For the string "nghiệp", find every matching line in the records and copy it.

(Saved data entries)

+ + +

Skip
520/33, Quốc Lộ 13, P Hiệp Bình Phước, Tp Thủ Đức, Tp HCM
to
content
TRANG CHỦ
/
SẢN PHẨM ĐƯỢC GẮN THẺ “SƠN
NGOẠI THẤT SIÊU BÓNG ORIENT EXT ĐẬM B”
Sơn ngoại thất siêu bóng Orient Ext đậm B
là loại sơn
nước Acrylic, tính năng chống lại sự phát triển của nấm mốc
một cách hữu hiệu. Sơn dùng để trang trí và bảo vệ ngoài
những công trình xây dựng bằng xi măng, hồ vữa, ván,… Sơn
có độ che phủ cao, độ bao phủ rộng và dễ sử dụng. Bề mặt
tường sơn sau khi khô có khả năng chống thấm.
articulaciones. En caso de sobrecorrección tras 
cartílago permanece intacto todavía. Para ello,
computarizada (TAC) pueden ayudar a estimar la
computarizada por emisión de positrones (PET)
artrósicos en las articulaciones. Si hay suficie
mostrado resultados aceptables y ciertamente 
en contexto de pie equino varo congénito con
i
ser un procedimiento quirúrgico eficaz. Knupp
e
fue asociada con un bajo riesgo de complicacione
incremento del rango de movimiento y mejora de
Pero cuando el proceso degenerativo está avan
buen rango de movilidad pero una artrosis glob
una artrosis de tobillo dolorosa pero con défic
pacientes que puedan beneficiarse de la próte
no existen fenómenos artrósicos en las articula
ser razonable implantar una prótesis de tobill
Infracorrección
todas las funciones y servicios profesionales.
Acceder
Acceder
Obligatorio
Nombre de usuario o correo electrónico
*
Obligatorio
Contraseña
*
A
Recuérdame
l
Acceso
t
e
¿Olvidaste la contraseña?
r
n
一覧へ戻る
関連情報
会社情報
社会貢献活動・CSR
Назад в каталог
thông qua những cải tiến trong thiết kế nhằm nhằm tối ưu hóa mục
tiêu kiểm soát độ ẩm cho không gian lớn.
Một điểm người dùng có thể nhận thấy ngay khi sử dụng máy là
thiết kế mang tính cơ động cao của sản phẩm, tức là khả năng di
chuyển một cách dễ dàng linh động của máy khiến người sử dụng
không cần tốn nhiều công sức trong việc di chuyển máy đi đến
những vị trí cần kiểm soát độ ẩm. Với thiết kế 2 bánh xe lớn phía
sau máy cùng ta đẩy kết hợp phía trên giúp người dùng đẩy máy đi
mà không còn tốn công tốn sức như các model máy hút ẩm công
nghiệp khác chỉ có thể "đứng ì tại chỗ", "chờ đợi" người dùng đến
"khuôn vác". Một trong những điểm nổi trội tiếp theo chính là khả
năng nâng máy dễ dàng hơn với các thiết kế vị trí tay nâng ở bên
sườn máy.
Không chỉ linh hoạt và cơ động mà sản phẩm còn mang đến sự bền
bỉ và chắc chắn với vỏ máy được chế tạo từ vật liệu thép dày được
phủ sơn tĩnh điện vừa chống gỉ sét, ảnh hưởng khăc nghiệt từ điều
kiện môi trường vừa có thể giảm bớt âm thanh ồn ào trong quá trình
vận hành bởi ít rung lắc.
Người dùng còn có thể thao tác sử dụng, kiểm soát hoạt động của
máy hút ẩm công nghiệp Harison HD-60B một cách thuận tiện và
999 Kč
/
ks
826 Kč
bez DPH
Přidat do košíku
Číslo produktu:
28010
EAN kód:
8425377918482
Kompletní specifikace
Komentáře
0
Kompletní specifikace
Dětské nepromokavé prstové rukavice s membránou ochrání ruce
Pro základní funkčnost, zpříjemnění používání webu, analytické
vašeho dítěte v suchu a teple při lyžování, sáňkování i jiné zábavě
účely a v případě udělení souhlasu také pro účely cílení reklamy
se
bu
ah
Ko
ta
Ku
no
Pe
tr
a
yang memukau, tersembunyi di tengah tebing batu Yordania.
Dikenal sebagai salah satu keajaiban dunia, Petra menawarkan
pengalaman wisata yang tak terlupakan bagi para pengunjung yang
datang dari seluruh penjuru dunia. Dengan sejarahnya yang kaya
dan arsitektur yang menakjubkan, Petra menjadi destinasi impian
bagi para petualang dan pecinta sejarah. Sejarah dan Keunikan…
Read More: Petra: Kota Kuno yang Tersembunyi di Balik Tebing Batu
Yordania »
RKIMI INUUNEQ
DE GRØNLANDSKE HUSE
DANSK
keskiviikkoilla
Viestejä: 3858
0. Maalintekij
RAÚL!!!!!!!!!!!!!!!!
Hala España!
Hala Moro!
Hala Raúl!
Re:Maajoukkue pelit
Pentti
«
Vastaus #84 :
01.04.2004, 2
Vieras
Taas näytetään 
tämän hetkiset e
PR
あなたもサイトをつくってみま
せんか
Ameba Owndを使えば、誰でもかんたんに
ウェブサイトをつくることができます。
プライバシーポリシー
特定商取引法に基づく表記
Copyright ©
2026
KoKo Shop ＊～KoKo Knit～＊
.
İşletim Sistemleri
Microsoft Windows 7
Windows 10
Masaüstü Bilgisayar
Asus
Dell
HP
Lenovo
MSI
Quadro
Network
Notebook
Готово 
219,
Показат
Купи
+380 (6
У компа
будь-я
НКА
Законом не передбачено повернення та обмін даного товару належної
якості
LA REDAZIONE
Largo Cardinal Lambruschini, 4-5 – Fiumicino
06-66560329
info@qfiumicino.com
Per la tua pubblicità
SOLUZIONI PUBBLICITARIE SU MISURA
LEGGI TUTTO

+ + +

RESPONSE TO THE TASK =>
nghiệp khác chỉ có thể "đứng ì tại chỗ", "chờ đợi" người dùng đến
máy hút ẩm công nghiệp Harison HD-60B một cách thuận tiện và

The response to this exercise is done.